▶ QUOTED TEXT
====
The other truly notable track on Zeppelin’s debut is “Communication Breakdown”, a driving surge of testosterone rock that emphasises the primacy of the riff over everything else. The thrust and velocity of this track marks it out as a very early progenitor of heavy metal while the way it favours repetition over melody anticipates an emerging genre of rock built for speed and thrills rather than head-nodding contemplation. And even on the tracks where the band pay explicit homage to their roots, their instinct is to massively enhance the template: “You Shook Me” and “I Can’t Quit You Baby” turn the melancholic chug of the blues into the foreboding stamp of the steel foundry, while final track “How Many More Times” moves from a groovy r’n’b foundation through sections of sci-fi guitar, bolero and even proto-drone.

Just nine months later, Zeppelin returned with their second album, having already begun to establish a reputation as an incendiary live act. ‘Led Zeppelin II’ (note the gnomic title) consolidates the advances of the debut while seeing the band flex their muscles in new ways. Nowhere is this more apparent than on the gargantuan riff-monster that is album opener “Whole Lotta Love”. Along with “Stairway To Heaven”, this track would come to define the band in the public’s eyes – but while “Stairway…” is meticulously composed and leans towards the esoteric, “Whole Lotta Love” is primal and direct, aimed at the groin rather than the head. Page and Jones crank out the mercilessly exciting riff in unison in an awesome display of firepower before Bonham’s drums drop the rhythm like an aerial bombardment. This isn’t some crass analogy: in stark contrast to the anti-Vietnam, peace and love aesthetic of the Woodstock generation, this track explicitly evokes the terror and ecstasy of warfare, complete with dive-bombing guitars. Plant is equal parts domineering and dissolute in the face of this aural blitzkrieg, the shamanic sexual energy that fuels his vocal acrobatics being key to Zeppelin’s appeal beyond rock’s traditionally male fanbase (ironically so, given the rampant misogyny of many of their songs’ lyrics). And then there’s that astonishing breakdown, like being flung into a body on the point of orgasm, the massive pay-off and Plant’s inflamed boast of “I’m gonna give you every inch of my love” imbuing the song with an over-heated, positively pornographic vibe.
====
▶ STATED PROBLEM 1
What is a two-sentence summary of the Led Zeppelin review?
▶ STATED PROBLEM 2
Could you extract the part of the Led Zeppelin review starting at "The other truly" and ending at "and even proto-drone."?
====
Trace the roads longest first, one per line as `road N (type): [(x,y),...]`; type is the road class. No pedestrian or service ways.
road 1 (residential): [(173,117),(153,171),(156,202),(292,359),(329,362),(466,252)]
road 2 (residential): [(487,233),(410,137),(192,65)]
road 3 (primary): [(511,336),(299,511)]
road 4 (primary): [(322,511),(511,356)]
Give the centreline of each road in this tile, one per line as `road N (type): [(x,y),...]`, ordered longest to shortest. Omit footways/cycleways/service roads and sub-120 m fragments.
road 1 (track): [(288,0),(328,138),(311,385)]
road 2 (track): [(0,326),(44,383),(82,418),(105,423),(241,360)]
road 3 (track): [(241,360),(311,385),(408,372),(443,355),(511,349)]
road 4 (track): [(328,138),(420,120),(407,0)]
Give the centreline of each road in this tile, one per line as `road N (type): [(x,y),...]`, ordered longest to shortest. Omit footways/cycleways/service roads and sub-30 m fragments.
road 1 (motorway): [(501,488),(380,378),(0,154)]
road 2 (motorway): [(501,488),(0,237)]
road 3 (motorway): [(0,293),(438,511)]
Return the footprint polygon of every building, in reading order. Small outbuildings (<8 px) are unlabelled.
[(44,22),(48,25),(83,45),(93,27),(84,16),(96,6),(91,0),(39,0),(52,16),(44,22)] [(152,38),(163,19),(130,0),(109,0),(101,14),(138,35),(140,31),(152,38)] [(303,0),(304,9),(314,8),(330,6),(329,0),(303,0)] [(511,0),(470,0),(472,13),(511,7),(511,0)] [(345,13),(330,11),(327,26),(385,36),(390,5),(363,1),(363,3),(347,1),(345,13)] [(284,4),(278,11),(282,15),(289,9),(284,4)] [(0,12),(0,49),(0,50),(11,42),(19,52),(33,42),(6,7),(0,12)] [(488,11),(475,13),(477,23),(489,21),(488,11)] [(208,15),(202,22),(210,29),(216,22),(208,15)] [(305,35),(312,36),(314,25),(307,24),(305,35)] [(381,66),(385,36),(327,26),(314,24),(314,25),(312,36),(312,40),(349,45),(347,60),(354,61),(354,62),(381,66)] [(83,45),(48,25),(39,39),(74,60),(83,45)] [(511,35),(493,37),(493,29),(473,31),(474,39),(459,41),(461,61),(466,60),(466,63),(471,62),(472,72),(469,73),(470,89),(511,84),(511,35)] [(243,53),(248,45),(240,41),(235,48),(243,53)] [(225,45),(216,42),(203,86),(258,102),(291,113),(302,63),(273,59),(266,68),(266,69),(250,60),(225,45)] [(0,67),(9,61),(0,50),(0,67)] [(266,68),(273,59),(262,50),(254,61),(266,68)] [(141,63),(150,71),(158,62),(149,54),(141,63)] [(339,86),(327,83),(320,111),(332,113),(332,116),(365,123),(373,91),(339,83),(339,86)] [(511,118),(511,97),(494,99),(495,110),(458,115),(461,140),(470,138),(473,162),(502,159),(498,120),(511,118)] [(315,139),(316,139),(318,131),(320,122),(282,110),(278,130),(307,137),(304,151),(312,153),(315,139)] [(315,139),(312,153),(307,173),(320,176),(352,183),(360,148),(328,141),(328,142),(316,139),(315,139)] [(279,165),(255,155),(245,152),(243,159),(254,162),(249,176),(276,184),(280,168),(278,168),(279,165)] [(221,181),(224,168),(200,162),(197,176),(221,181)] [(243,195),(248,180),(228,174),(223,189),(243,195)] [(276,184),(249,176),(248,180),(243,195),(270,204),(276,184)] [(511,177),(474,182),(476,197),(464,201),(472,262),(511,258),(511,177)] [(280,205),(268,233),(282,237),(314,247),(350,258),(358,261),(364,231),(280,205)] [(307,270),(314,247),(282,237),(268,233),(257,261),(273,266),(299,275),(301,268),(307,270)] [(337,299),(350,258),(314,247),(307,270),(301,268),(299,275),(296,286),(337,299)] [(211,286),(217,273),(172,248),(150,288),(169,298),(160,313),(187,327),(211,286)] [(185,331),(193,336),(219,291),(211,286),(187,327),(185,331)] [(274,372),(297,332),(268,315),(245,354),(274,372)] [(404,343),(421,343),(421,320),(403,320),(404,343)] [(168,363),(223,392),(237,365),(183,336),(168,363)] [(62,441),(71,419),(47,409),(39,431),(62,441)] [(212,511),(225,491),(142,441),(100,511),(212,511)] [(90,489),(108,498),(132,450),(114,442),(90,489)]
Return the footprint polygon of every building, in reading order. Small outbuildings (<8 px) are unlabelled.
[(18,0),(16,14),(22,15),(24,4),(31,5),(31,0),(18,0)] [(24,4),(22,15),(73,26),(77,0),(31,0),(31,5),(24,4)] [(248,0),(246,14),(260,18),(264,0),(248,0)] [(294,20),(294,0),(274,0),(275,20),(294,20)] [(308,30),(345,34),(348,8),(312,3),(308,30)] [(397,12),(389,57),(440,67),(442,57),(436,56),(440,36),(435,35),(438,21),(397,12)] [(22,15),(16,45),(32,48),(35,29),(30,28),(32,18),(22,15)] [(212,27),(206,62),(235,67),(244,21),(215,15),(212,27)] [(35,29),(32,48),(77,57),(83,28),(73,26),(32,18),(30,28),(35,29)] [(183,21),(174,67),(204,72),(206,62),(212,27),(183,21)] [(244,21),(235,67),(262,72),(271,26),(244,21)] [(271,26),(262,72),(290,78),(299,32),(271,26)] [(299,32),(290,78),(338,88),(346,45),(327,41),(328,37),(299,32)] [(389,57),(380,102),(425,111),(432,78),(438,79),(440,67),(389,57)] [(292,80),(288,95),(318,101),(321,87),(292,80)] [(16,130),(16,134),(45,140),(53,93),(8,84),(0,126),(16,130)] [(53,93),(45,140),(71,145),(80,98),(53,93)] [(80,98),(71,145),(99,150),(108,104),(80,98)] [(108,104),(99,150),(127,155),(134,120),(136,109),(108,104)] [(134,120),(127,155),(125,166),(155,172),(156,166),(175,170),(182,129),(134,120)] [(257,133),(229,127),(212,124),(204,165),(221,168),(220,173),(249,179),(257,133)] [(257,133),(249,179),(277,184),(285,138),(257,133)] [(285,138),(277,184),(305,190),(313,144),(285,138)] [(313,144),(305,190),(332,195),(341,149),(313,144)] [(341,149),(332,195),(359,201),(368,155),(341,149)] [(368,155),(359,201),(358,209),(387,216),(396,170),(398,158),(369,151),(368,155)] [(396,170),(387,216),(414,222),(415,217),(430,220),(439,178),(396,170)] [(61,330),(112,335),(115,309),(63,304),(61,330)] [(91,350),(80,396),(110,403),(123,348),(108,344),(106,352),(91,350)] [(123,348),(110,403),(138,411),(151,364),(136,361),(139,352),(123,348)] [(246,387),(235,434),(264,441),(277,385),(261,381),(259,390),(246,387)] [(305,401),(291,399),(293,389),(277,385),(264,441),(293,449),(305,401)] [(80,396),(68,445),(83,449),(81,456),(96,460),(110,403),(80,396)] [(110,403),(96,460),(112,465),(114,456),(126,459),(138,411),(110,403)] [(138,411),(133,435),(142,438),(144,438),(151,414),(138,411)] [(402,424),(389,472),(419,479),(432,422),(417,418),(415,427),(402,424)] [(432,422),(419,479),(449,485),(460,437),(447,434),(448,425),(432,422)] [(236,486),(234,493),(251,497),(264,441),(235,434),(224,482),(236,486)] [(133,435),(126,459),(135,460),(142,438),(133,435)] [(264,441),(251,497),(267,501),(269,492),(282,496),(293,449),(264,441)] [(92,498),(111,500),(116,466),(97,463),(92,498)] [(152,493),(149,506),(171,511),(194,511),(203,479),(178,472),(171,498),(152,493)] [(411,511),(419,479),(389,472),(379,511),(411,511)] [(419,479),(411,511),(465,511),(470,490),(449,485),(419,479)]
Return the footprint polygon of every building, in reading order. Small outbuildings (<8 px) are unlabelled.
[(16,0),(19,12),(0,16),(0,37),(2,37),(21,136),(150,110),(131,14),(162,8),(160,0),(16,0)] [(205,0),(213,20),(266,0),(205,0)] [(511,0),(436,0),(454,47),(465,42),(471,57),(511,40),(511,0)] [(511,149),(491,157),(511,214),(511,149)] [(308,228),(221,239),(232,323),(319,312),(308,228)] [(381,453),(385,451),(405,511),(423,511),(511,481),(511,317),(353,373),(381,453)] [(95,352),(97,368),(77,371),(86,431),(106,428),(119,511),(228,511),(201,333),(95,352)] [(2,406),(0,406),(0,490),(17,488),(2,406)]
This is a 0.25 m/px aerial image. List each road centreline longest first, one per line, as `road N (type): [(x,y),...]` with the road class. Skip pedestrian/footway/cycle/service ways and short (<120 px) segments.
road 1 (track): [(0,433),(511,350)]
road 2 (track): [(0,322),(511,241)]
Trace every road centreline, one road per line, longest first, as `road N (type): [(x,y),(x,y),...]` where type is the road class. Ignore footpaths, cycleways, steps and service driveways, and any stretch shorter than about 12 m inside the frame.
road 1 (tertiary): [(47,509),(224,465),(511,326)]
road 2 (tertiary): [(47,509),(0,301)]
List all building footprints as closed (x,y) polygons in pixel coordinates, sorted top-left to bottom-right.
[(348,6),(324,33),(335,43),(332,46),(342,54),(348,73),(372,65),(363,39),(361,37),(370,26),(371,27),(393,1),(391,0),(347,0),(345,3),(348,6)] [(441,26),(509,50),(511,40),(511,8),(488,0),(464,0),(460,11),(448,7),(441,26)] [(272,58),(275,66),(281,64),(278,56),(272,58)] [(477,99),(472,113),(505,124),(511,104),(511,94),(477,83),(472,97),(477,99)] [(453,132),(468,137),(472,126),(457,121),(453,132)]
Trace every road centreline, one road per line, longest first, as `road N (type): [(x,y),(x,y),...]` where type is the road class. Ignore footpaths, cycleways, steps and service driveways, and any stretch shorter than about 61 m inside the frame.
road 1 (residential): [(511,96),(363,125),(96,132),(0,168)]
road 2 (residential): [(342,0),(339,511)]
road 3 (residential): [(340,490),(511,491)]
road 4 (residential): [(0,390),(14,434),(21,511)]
====
▶ PROBLEM SOLUTION 1
On Led Zeppelin's debut, "Communication Breakdown" puts the riff above everything else and marks a very early forerunner of heavy metal, while blues-rooted tracks such as "You Shook Me" and "I Can't Quit You Baby" massively enhance their template. Nine months later, 'Led Zeppelin II' opened with "Whole Lotta Love," a primal, direct track driven by Page and Jones's unison riff and Bonham's bombarding drums, which evokes warfare and carries the shamanic sexual energy of Plant's vocals.

▶ PROBLEM SOLUTION 2
The other truly notable track on Zeppelin’s debut is “Communication Breakdown”, a driving surge of testosterone rock that emphasises the primacy of the riff over everything else. The thrust and velocity of this track marks it out as a very early progenitor of heavy metal while the way it favours repetition over melody anticipates an emerging genre of rock built for speed and thrills rather than head-nodding contemplation. And even on the tracks where the band pay explicit homage to their roots, their instinct is to massively enhance the template: “You Shook Me” and “I Can’t Quit You Baby” turn the melancholic chug of the blues into the foreboding stamp of the steel foundry, while final track “How Many More Times” moves from a groovy r’n’b foundation through sections of sci-fi guitar, bolero and even proto-drone.